(Dataset excerpts)
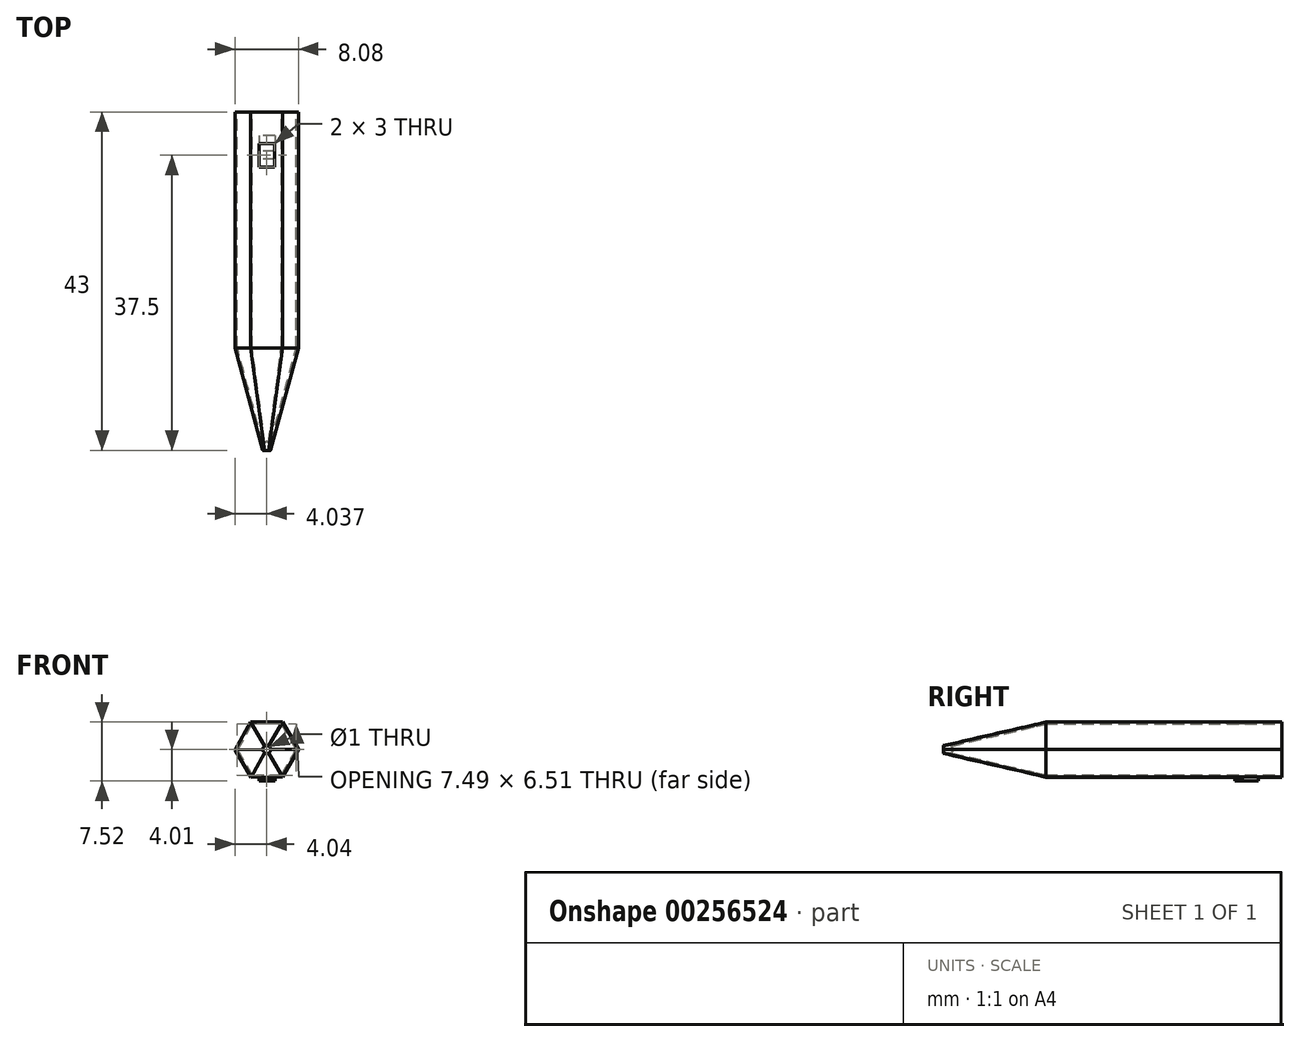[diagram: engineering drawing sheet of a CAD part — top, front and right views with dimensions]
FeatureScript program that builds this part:
annotation { "Feature Type Name" : "Feature", "Feature Type Description" : "" }
export const myFeature = defineFeature(function(context is Context, id is Id, definition is map)
    precondition{}
    {
        {
            var Q0;
            Q0=qCreatedBy(makeId("Front.planeOp"),FACE);
            cPlane(context, id + "F0", {"entities" : qUnion([Q0]), "cplaneType" : CPlaneType.OFFSET, "offset" : 13 * mm, "width" : 152.4 * mm, "height" : 152.4 * mm});
        }
        {
            var Q0;
            Q0=qCreatedBy(makeId("Front.planeOp"),FACE);
            var sketch = newSketch(context, id + "F1", { "sketchPlane" : qUnion([Q0])});
            skCircle(sketch, "E0", {"center": v(0, 0) * mm, "radius": 3.5 * mm, "construction": true});
            skLineSegment(sketch, "E1.0", {"start": v(-2, -3.51) * mm, "end": v(-4.04, -0.03) * mm});
            skLineSegment(sketch, "E1.1", {"start": v(-4.04, -0.03) * mm, "end": v(-2.04, 3.49) * mm});
            skLineSegment(sketch, "E1.2", {"start": v(-2.04, 3.49) * mm, "end": v(2, 3.51) * mm});
            skLineSegment(sketch, "E1.3", {"start": v(2, 3.51) * mm, "end": v(4.04, 0.03) * mm});
            skLineSegment(sketch, "E1.4", {"start": v(4.04, 0.03) * mm, "end": v(2.04, -3.49) * mm});
            skLineSegment(sketch, "E1.5", {"start": v(2.04, -3.49) * mm, "end": v(-2, -3.51) * mm});
            skPoint(sketch, "E1.0.midPoint", {"position": v(-3.02, -1.77) * mm});
            skSolve(sketch);
        }
        {
            var Q0;
            Q0=qCreatedBy(id+"F0.planeOp",FACE);
            var sketch = newSketch(context, id + "F2", { "sketchPlane" : qUnion([Q0])});
            skCircle(sketch, "E2", {"center": v(0, 0) * mm, "radius": 0.5 * mm});
            skSolve(sketch);
        }
        {
            var Q0;
            Q0=makeQuery(id+"F1.imprint","IMPRINT",FACE,{"disambiguationData":[TD([[makeQuery(id+"F1.imprint","IMPRINT",EDGE,{"derivedFrom":sQuery(id+"F1.wireOp",EDGE,"E1.0")}),-1.0]])]});
            var Q1;
            Q1=makeQuery(id+"F2.imprint","IMPRINT",FACE,{"disambiguationData":[TD([[makeQuery(id+"F2.imprint","IMPRINT",EDGE,{"derivedFrom":sQuery(id+"F2.wireOp",EDGE,"E2")}),1.0]])]});
            loft(context, id + "F3", {"sheetProfilesArray" : [{ "sheetProfileEntities" : qUnion([Q0]) }, { "sheetProfileEntities" : qUnion([Q1]) }]});
        }
        {
            var Q0;
            Q0=makeQuery(id+"F3.opLoft","CAP_FACE",FACE,{"disambiguationData":[OSD([makeQuery(id+"F1.imprint","IMPRINT",FACE,{"disambiguationData":[TD([[makeQuery(id+"F1.imprint","IMPRINT",EDGE,{"derivedFrom":sQuery(id+"F1.wireOp",EDGE,"E1.0")}),-1.0]])]})])],"isStart":true});
            extrude(context, id + "F4", {"entities" : qUnion([Q0]), "operationType" : NewBodyOperationType.ADD, "depth" : 30 * mm});
        }
        {
            var Q0;
            Q0=makeQuery(id+"F4.opExtrude","CAP_FACE",FACE,{"disambiguationData":[OSD([makeQuery(id+"F1.imprint","IMPRINT",FACE,{"disambiguationData":[TD([[makeQuery(id+"F1.imprint","IMPRINT",EDGE,{"derivedFrom":sQuery(id+"F1.wireOp",EDGE,"E1.0")}),-1.0]])]})])],"isStart":false});
            var sketch = newSketch(context, id + "F5", { "sketchPlane" : qUnion([Q0])});
            skLineSegment(sketch, "E3.0", {"start": v(3.75, -0.03) * mm, "end": v(1.85, -3.26) * mm});
            skLineSegment(sketch, "E3.1", {"start": v(-1.9, -3.24) * mm, "end": v(-3.75, 0.03) * mm});
            skLineSegment(sketch, "E3.2", {"start": v(-3.75, 0.03) * mm, "end": v(-1.85, 3.26) * mm});
            skLineSegment(sketch, "E3.3", {"start": v(1.85, -3.26) * mm, "end": v(-1.9, -3.24) * mm});
            skLineSegment(sketch, "E3.4", {"start": v(-1.85, 3.26) * mm, "end": v(1.9, 3.24) * mm});
            skLineSegment(sketch, "E3.5", {"start": v(1.9, 3.24) * mm, "end": v(3.75, -0.03) * mm});
            skSolve(sketch);
        }
        {
            var Q0;
            Q0=makeQuery(id+"F5.imprint","IMPRINT",FACE,{"disambiguationData":[TD([[makeQuery(id+"F5.imprint","IMPRINT",EDGE,{"derivedFrom":sQuery(id+"F5.wireOp",EDGE,"E3.0")}),-1.0]])]});
            extrude(context, id + "F6", {"entities" : qUnion([Q0]), "operationType" : NewBodyOperationType.REMOVE, "oppositeDirection" : true, "depth" : 30 * mm});
        }
        {
            var Q0;
            Q0=makeQuery(id+"F6.boolean.opBoolean","COPY",FACE,{"derivedFrom":makeQuery(id+"F6.opExtrude","CAP_FACE",FACE,{"disambiguationData":[OSD([makeQuery(id+"F1.imprint","IMPRINT",FACE,{"disambiguationData":[TD([[makeQuery(id+"F1.imprint","IMPRINT",EDGE,{"derivedFrom":sQuery(id+"F1.wireOp",EDGE,"E1.0")}),-1.0]])]}),sQuery(id+"F2.wireOp",EDGE,"E2"),sQuery(id+"F5.wireOp",EDGE,"E3.0"),sQuery(id+"F5.wireOp",EDGE,"E3.1"),sQuery(id+"F5.wireOp",EDGE,"E3.2"),sQuery(id+"F5.wireOp",EDGE,"E3.3"),sQuery(id+"F5.wireOp",EDGE,"E3.4"),sQuery(id+"F5.wireOp",EDGE,"E3.5")])],"isStart":false})});
            shell(context, id + "F7", {"entities" : qUnion([Q0]), "thickness" : 0.25 * mm});
        }
        {
            var Q0;
            Q0=makeQuery(id+"F2.imprint","IMPRINT",FACE,{"disambiguationData":[TD([[makeQuery(id+"F2.imprint","IMPRINT",EDGE,{"derivedFrom":sQuery(id+"F2.wireOp",EDGE,"E2")}),1.0]])]});
            extrude(context, id + "F8", {"entities" : qUnion([Q0]), "operationType" : NewBodyOperationType.REMOVE, "endBound" : BoundingType.THROUGH_ALL, "oppositeDirection" : true, "depth" : 25.4 * mm});
        }
        {
            var Q0;
            Q0=makeQuery(id+"F4.opExtrude","SWEPT_FACE",FACE,{"disambiguationData":[OSD([sQuery(id+"F1.wireOp",EDGE,"E1.1"),sQuery(id+"F1.wireOp",EDGE,"E1.2"),sQuery(id+"F1.wireOp",EDGE,"E1.3")])]});
            var sketch = newSketch(context, id + "F9", { "sketchPlane" : qUnion([Q0])});
            skLineSegment(sketch, "E4.bottom", {"start": v(-0.98, 23) * mm, "end": v(1.02, 23) * mm});
            skLineSegment(sketch, "E4.top", {"start": v(-0.98, 26) * mm, "end": v(1.02, 26) * mm});
            skLineSegment(sketch, "E4.left", {"start": v(-0.98, 23) * mm, "end": v(-0.98, 26) * mm});
            skLineSegment(sketch, "E4.right", {"start": v(1.02, 23) * mm, "end": v(1.02, 26) * mm});
            skSolve(sketch);
        }
        {
            var Q0;
            Q0=makeQuery(id+"F9.imprint","IMPRINT",FACE,{"disambiguationData":[TD([[makeQuery(id+"F9.imprint","IMPRINT",EDGE,{"derivedFrom":sQuery(id+"F9.wireOp",EDGE,"E4.bottom")}),1.0]])]});
            extrude(context, id + "F10", {"entities" : qUnion([Q0]), "operationType" : NewBodyOperationType.REMOVE, "oppositeDirection" : true, "depth" : 3.5 * mm});
        }
        {
            var Q0;
            Q0=makeQuery(id+"F4.opExtrude","SWEPT_FACE",FACE,{"disambiguationData":[OSD([sQuery(id+"F1.wireOp",EDGE,"E1.0"),sQuery(id+"F1.wireOp",EDGE,"E1.4"),sQuery(id+"F1.wireOp",EDGE,"E1.5")])]});
            var sketch = newSketch(context, id + "F11", { "sketchPlane" : qUnion([Q0])});
            skLineSegment(sketch, "E5.bottom", {"start": v(1.02, -27) * mm, "end": v(-0.98, -27) * mm});
            skLineSegment(sketch, "E5.top", {"start": v(1.02, -24) * mm, "end": v(-0.98, -24) * mm});
            skLineSegment(sketch, "E5.left", {"start": v(1.02, -27) * mm, "end": v(1.02, -24) * mm});
            skLineSegment(sketch, "E5.right", {"start": v(-0.98, -27) * mm, "end": v(-0.98, -24) * mm});
            skSolve(sketch);
        }
        {
            var Q0;
            Q0 = qSketchRegion(id + "F11", true);
            extrude(context, id + "F12", {"entities" : qUnion([Q0]), "operationType" : NewBodyOperationType.ADD, "depth" : 0.5 * mm});
        }
        {
            var Q0;
            Q0=makeQuery(id+"F12.opExtrude","SWEPT_FACE",FACE,{"disambiguationData":[OSD([sQuery(id+"F11.wireOp",EDGE,"E5.top")])]});
            var sketch = newSketch(context, id + "F13", { "sketchPlane" : qUnion([Q0])});
            skPoint(sketch, "E6.firstSnap0", {"position": v(1.05, -3.74) * mm});
            skLineSegment(sketch, "E6.bottom", {"start": v(1.05, -3.74) * mm, "end": v(-0.96, -3.74) * mm});
            skLineSegment(sketch, "E6.top", {"start": v(1.05, -3.5) * mm, "end": v(-0.96, -3.5) * mm});
            skLineSegment(sketch, "E6.left", {"start": v(1.05, -3.74) * mm, "end": v(1.05, -3.5) * mm});
            skLineSegment(sketch, "E6.right", {"start": v(-0.96, -3.74) * mm, "end": v(-0.96, -3.5) * mm});
            skSolve(sketch);
        }
        {
            var Q0;
            Q0 = qSketchRegion(id + "F13", true);
            extrude(context, id + "F14", {"entities" : qUnion([Q0]), "operationType" : NewBodyOperationType.REMOVE, "oppositeDirection" : true, "depth" : 1 * mm});
        }
    });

## EXERCISE AIM
Extract every line of the data above that contains the string "true". Letter case matters.

## TASK OUTPUT
            skCircle(sketch, "E0", {"center": v(0, 0) * mm, "radius": 3.5 * mm, "construction": true});
            Q0=makeQuery(id+"F3.opLoft","CAP_FACE",FACE,{"disambiguationData":[OSD([makeQuery(id+"F1.imprint","IMPRINT",FACE,{"disambiguationData":[TD([[makeQuery(id+"F1.imprint","IMPRINT",EDGE,{"derivedFrom":sQuery(id+"F1.wireOp",EDGE,"E1.0")}),-1.0]])]})])],"isStart":true});
            extrude(context, id + "F6", {"entities" : qUnion([Q0]), "operationType" : NewBodyOperationType.REMOVE, "oppositeDirection" : true, "depth" : 30 * mm});
            extrude(context, id + "F8", {"entities" : qUnion([Q0]), "operationType" : NewBodyOperationType.REMOVE, "endBound" : BoundingType.THROUGH_ALL, "oppositeDirection" : true, "depth" : 25.4 * mm});
            extrude(context, id + "F10", {"entities" : qUnion([Q0]), "operationType" : NewBodyOperationType.REMOVE, "oppositeDirection" : true, "depth" : 3.5 * mm});
            Q0 = qSketchRegion(id + "F11", true);
            Q0 = qSketchRegion(id + "F13", true);
            extrude(context, id + "F14", {"entities" : qUnion([Q0]), "operationType" : NewBodyOperationType.REMOVE, "oppositeDirection" : true, "depth" : 1 * mm});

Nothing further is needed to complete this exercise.